Et que se passe-t-il place Beauvau depuis le 16 mai ? Plus de ministre dopé à la com’ et drivé par un directeur de course scrutant les temps de passage aux 20h depuis l’Elysée. Fini.

Ça ne vous a pas semblé bizarre, à vous, qu’après les assassinats du Maréchal des Logis Audrey Berthaut et de l’adjudant Alicia Champlon, à Collobrières en début de semaine, Manuel Valls ne fasse aucune sortie pétaradante contre les juges laxistes et accros à la culture de l’excuse du délinquant ? En petit comité cette semaine, le ministre a confié que ce n’était « pas son rôle d’attiser les tensions avec la justice », et que si « une erreur avait bien été commise ces dernières années, c’était bien celle-là : l’affrontement public entre police et justice qui sape l’autorité ». Ça ne vous a pas laissé sur votre faim que le ministre de l’Intérieur n’annonce pas une nouvelle loi, menton en avant ? Moi, si, je n’étais plus habitué.
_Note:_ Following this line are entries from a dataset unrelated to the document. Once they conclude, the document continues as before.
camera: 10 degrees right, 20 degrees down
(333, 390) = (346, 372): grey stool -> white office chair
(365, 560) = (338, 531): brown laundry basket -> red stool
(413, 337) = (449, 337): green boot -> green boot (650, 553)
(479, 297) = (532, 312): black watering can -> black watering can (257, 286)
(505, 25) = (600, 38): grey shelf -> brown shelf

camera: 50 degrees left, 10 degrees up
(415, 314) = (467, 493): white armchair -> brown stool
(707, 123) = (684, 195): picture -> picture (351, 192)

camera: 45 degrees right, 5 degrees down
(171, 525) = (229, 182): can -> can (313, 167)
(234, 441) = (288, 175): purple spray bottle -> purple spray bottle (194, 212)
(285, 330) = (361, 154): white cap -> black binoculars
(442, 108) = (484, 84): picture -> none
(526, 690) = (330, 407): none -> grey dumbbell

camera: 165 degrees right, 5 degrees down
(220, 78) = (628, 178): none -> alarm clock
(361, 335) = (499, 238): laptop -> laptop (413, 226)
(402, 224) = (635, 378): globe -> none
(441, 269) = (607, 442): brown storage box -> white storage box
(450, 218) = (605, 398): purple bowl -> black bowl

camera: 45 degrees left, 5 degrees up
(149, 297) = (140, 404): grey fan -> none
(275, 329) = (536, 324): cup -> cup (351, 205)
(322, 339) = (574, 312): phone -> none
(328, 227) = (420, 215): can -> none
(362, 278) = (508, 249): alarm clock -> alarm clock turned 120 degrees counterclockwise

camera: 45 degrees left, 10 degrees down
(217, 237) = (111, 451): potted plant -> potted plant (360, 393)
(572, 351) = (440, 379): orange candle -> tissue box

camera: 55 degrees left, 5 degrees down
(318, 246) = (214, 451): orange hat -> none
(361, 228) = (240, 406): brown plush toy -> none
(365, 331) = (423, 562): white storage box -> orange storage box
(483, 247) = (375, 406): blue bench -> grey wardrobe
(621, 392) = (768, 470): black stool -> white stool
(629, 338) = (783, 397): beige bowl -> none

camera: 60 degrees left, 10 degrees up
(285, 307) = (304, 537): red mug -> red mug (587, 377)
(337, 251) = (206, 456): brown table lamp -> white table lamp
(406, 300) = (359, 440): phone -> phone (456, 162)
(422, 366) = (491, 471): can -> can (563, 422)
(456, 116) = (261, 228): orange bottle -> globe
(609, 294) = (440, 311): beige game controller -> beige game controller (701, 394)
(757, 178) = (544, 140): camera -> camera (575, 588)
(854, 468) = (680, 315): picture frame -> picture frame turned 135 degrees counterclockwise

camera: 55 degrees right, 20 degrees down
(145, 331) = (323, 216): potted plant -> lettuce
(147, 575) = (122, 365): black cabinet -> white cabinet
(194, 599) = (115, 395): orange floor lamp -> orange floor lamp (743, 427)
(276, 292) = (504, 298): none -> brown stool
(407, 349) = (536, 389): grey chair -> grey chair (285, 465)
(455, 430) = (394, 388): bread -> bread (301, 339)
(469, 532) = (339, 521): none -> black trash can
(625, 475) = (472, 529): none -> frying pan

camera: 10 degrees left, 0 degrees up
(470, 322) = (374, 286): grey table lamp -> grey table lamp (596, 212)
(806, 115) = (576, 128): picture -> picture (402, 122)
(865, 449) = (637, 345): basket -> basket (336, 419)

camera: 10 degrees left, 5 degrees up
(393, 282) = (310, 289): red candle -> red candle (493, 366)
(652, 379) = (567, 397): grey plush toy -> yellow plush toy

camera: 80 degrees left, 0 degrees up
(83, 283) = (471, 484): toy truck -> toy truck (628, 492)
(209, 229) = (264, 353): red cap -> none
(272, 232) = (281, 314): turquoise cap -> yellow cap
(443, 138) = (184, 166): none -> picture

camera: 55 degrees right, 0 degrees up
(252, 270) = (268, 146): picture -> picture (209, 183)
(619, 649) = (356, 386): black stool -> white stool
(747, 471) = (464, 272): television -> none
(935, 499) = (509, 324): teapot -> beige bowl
Mais le pire, c’est que c’est un récidiviste, Manuel Valls. Pas plus tard qu’il y a 10 jours, après la collision entre une voiture de la Bac et deux jeunes adultes à scooter, à Villiers-le-Bel, qu’a fait cet irresponsable ? Il est allé voir, à l’hôpital, celui qui était sérieusement blessé, puis le lendemain rencontrer ses flics de la Bac. Histoire de jeter de l’huile sur le feu, on lui a bien demandé, à Manuel Valls, pourquoi il avait vu le blessé d’abord : « parce que » a t-il expliqué récemment, « le samedi soir, les policiers étaient entendus par l’Inspection. Je ne voulais pas d’interventionnisme ».

Je ne voudrais pas l’accabler, Manuel Valls, mais quand même : quand il se déplace dans un commissariat, ou une gendarmerie, ou un service, il n’avertit même pas la presse. Ou alors, il la laisse à l’entrée de la brigade, et s’entretient en privé - sans caméra, sans micro, je sais, c’est honteux - avec pandores et flics.

Donc le suiveur s’arrange avec sa gêne du manque de com’ formatée, de lois-réflexes, de décrets annoncés jamais parus, de poses martiales. Après l’overdose, la cure de désintox.